O uso dos R$ 30 bilhões do Fundo Garantidor de Exportações para concessão de crédito com taxas menores vai priorizar os setores mais afetados. As prioridades serão: dependência do faturamento em relação às exportações para os EUA; tipo de produto; e porte de empresa. 

As pequenas e médias empresas também poderão recorrer a fundos garantidores para acessar o crédito.

O crédito estará condicionado à manutenção do número de empregos.

Prorrogação de prazos

A medida permite a extensão excepcional do prazo para comprovação da exportação de produtos fabricados a partir de insumos importados ou adquiridos no Brasil com suspensão tributária. 

Será prorrogado, por um ano, o prazo para que as empresas consigam exportar mercadorias que tiveram insumos beneficiados pelo regime. Esses produtos poderão ser exportados para os EUA ou outros destinos. Com isso, elas não terão que pagar multa e juros se não conseguirem exportar aos EUA no prazo originalmente previsto.
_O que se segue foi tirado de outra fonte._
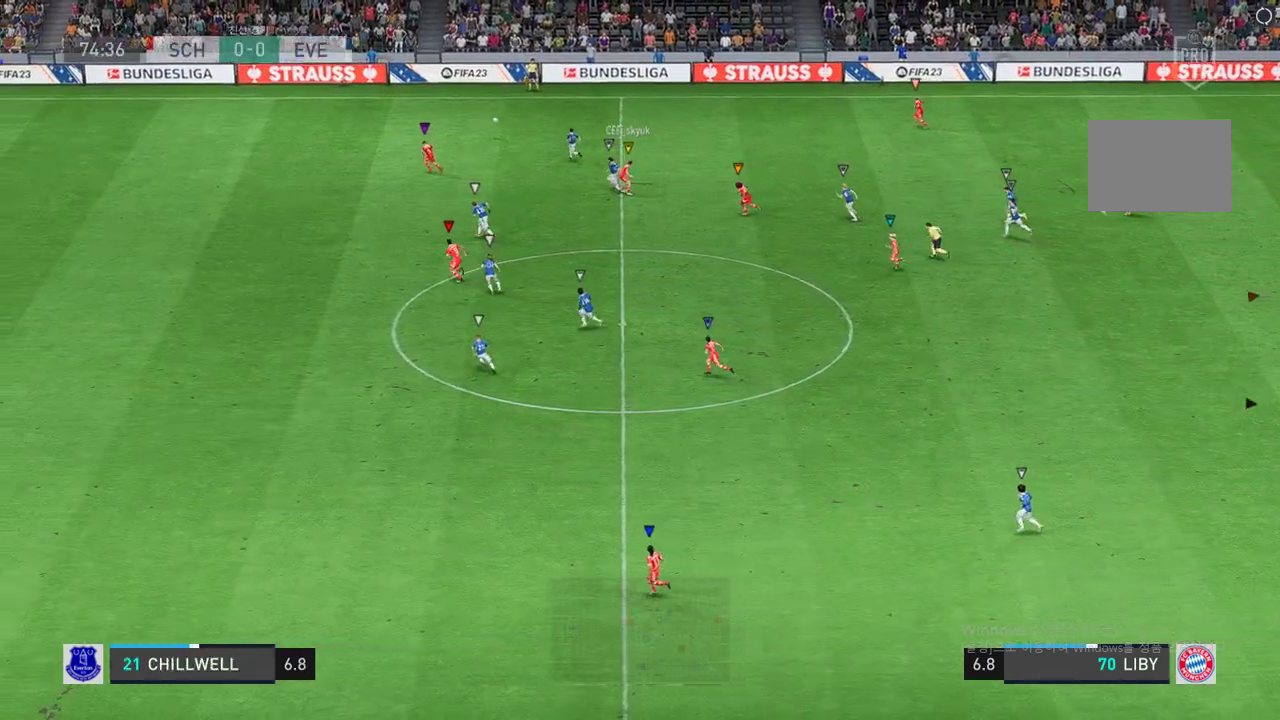
{"dt_ms": 506, "buttons": [], "left_stick": "up-left", "right_stick": "center", "events": []}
A medida vale para as empresas que contrataram exportações para os Estados Unidos que seriam realizadas até o final deste ano. Dos US$ 40 bilhões exportados em 2024 para os Estados Unidos, US$ 10,5 bilhões foram realizados via regime de drawback (regime aduaneiro especial que isenta tributos incidentes sobre insumos importados usados na para industrialização de produto exportado).
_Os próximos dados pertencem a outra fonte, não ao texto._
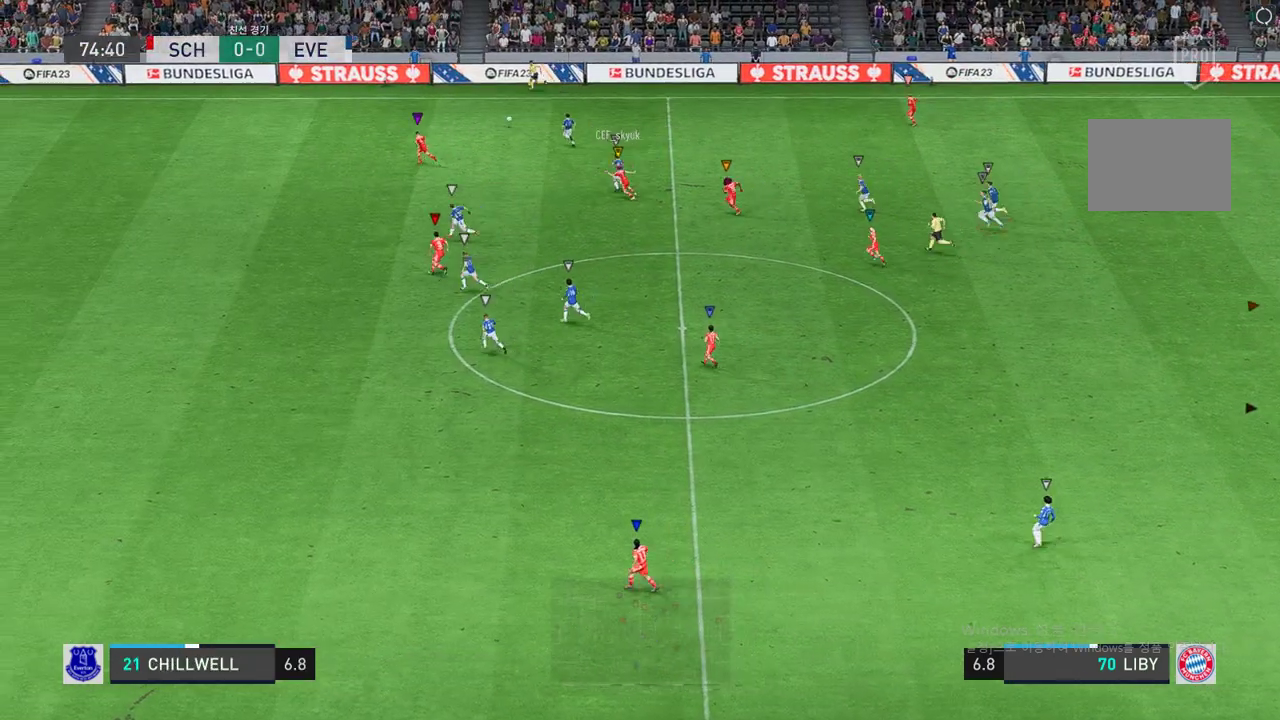
{"dt_ms": 505, "buttons": [], "left_stick": "up-left", "right_stick": "center", "events": []}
A prorrogação não tem impacto fiscal, pois apenas posterga o prazo para cumprimento dos compromissos de exportação assumidos pelas empresas brasileiras.

A Receita Federal fica autorizada a fazer diferimento (adiamento) de cobrança de impostos para as empresas mais afetadas pelo tarifaço. O pagamento dos próximos dois meses será adiado para empresas mais afetadas.

Compras públicas

De forma extraordinária, União, estados e municípios poderão fazer compras para seus programas de alimentação (para merenda escolar, hospitais etc.) por meio de procedimento simplificado e média de preço de mercado, garantidos a transparência e o controle dos processos.

A medida vale apenas para produtos afetados pelas sobretaxas unilaterais.

Modernização do sistema de exportação

A MP amplia as regras da garantia à exportação, instrumento que protege o exportador contra riscos como inadimplência ou cancelamento de contratos.

As mudanças visam fortalecer empresas exportadoras de média e alta intensidade tecnológica e investimentos produtivos em economia verde. Bancos e seguradoras poderão usar essa garantia em mais tipos de operações.

A medida prevê mecanismos de compartilhamento de risco entre governo e setor privado, utilizando o Fundo Garantidor do Comércio Exterior (FGCE) como mecanismo de primeiras perdas, aumentando o acesso a crédito e reduzindo custos.

Fundos garantidores

Haverá aportes adicionais de R$ 1,5 bilhão no Fundo Garantidor do Comércio Exterior (FGCE); de R$ 2 bilhões no Fundo Garantidor para Investimentos (FGI), do BNDES; e R$ 1 bilhão no Fundo de Garantia de Operações (FGO), do Banco do Brasil, voltados prioritariamente ao acesso de pequenos e médios exportadores.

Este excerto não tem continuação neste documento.